Posts Tagged ‘thief’

Distraction techniques!

When travelling, I often used (what to thought to be) a clever technique for distracting potential burglars. I would be using a big backpack and worried that someone might easily zip it open so I put, all the way around in a line, some *ahem* lady things. You know. So that it would be the first thing someone saw when they opened the bag. Hopefully they would be male and horrified by this sight and rapidly rethink his plan to steal from me.

That was the plan. I’ve never been stolen from while travelling but I’m not sure whether it was my clever distraction technique or luck.

Anyway, this one time, my friend and I were off backpacking around South East Asia for five weeks but we had different flights. He had had a stopover in Sri Lanka, been wined and dined and a beautiful hotel, swum in their beautiful pool and had a little nap. I, however, was changing in Kuwait and had a long eight hours in Kuwait Airport, with lots of massive duty free shops selling Toblerones and alcohol, neither of which I wanted.

For some reason, although I definitely wasn’t keen on staying in Kuwait longer than necessary, the announcement for my connecting flight wasn’t being made in the area I was sitting in. So I realised a bit late and had to make a dash for it. As I was running, I heard the announcements that they were waiting for one more passenger to board. That was me!

Desperately embarrassed, I arrived at the gate, panting and sweating and a stern faced lady said they were just about to close the gate and I had held everything up. I apologised profusely and handed over my backpack for her to search.

She zipped it open at double speed, her face a picture of grumpiness….

And all my *ahem* lady things spilled out all over her little desk.

She looked at me like she hated me.

I did a nervous little laugh and vaguely tried to explain how I did it to deter thieves.

“Well maybe you should have repacked it when you knew you were getting it searched,” she said, very very unamused….

Woops.

My James Bond moment

Firstly, I would like to know, as a newcomer to the world of James Bond, if they have always been such terrible films. I watched one last night and it was like watching a comedy. The English girls have such terribly, terribly English accents, yah! And they’re so stiff-upper-lipped that it looks like they’ve had Botox. Daniel Craig is great in cool-calm-and-collected way but even his pout is ridiculous. Even mid-death-defying-car-chase, his pout is firmly in place.

The times when I did try to get caught up in the action and stop sniggering at everything, I couldn’t actually follow it because it’s filmed so close up that when Bond is chasing someone across a rooftop or climbing some rickety scaffolding which then collapses, you can’t actually see what’s going on. They need to zoom out a little. It’s just lots of glass smashing and gun fire, really close up.

I just felt I needed to get that out of my system. I haven’t really followed James Bond films at all and then I finally sat down and watched one and it was utterly ridiculous and I am very puzzled about why people love it so much.

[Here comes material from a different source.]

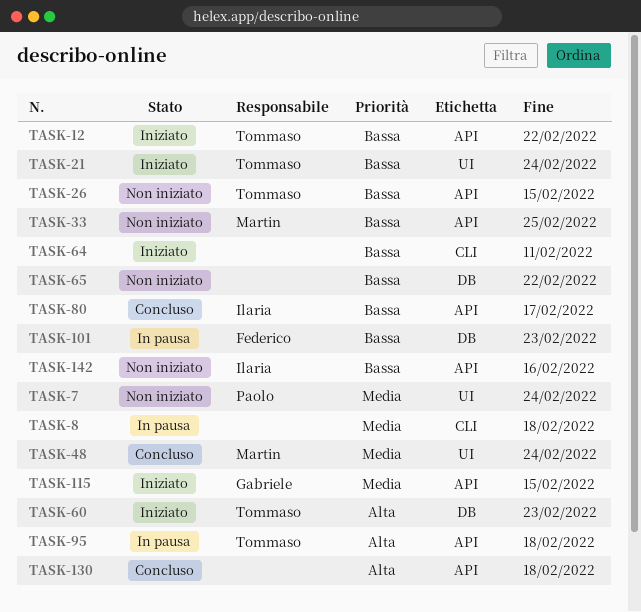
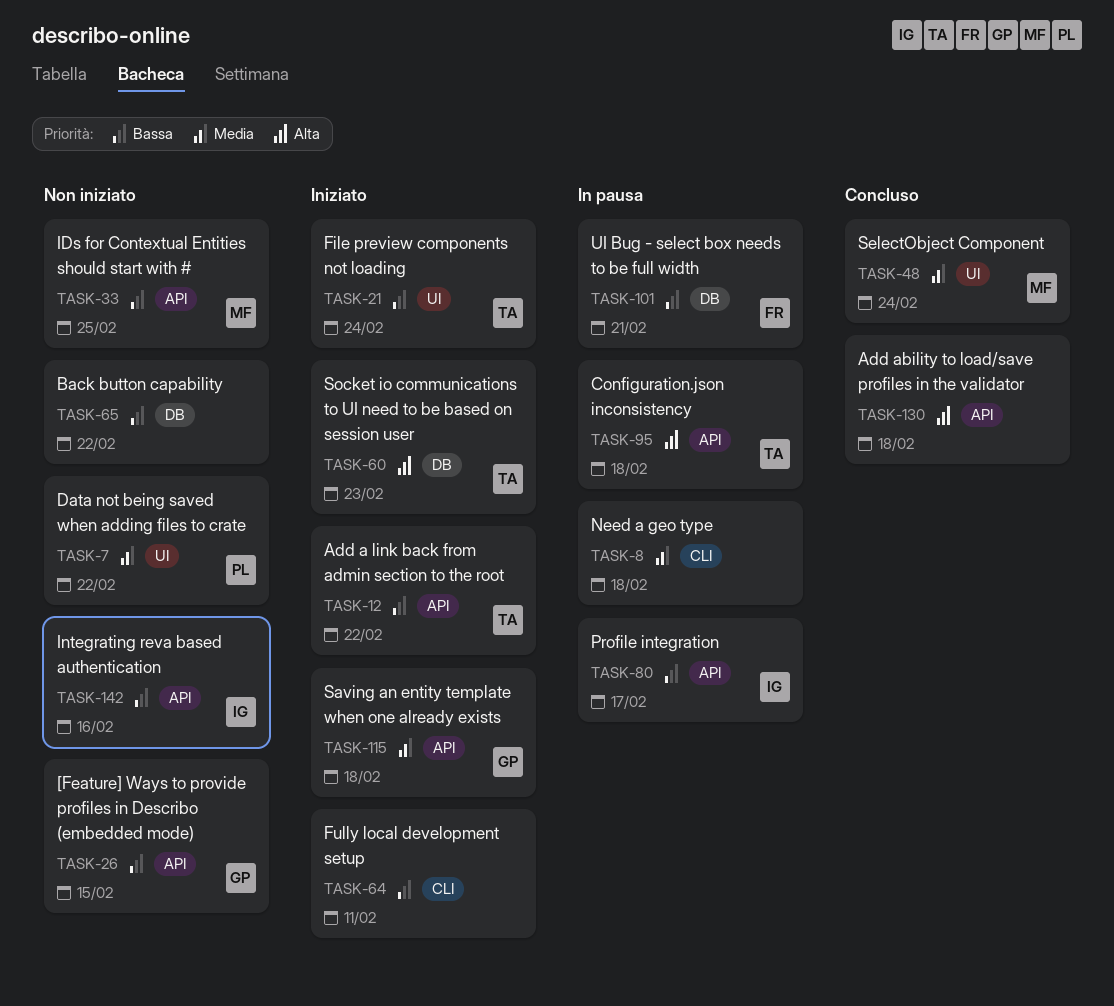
TASK-7, due: Feb 24 -> Feb 22
TASK-26, owner: Tommaso -> Gabriele
TASK-80, status: Concluso -> In pausa
TASK-101, due: Feb 23 -> Feb 21
TASK-115, due: Feb 15 -> Feb 18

And anyway, a little while ago I had a James Bond moment which was actually way more superhero than any James Bond film.

I was waiting at the train station in Liverpool, for my train back to London. It was evening time, about 7pm. I was sitting on a bench, minding my own business, when I heard a bit of a commotion. A young man, while leaving the M&S Food shop, had been stopped by some people with M&S uniforms on.

He struggled against them and started trying to pull away but the M&S people called out to a security guard standing close by, who started to run over. In the struggle, two bottles of wine fell out from under the young man’s coat and smashed on the ground. The commotion attracted some people who were working in the McDonald’s next door, who started to walk over. As the young man broke free of the M&S workers, the McDonald’s crew got hold of him and tackled him to the floor. He had struggled out of his coat in the process.

The security guard arrived, got the young man off the floor and held him tight, bringing him back to the M&S. Things calmed a little and in the chitchat with the M&S lot about what had happened, he saw his moment and broke free, running for the door.

It just so happened that the bench I was sitting on was on his route to the door. I would stop this petty thief! He needed to learn the rules of socially acceptable behaviour! And theft from a shop is incorrect behaviour! I would single-handedly teach him that he had to pay for his wine, just like everybody else.

Cue the James Bond theme tune….

Dun, dun, dun, dun, dun, dun, dun. Dun, dun, dun, dun, dun, dun, dun. DUH NUH, DUH NUH NUH!

Being the quick-thinking gal that I am, I put my leg up as he ran past, to trip him up and gave an extra little kick, right on his shin, as he ran by me. Grrr. I was getting nasty. See? I’m way tougher than James Bond.

Then he dropped to the floor, gripping his leg in agony, which I’d basically broken, because of my extreme toughness and strength. I leapt up and made a Citizen’s Arrest and was later awarded numerous medals for my bravery.

O no, wait, sorry, that was me daydreaming. What actually happened was he kept running as though I hadn’t done a thing and got away.

But still…. I was very brave, don’t you think?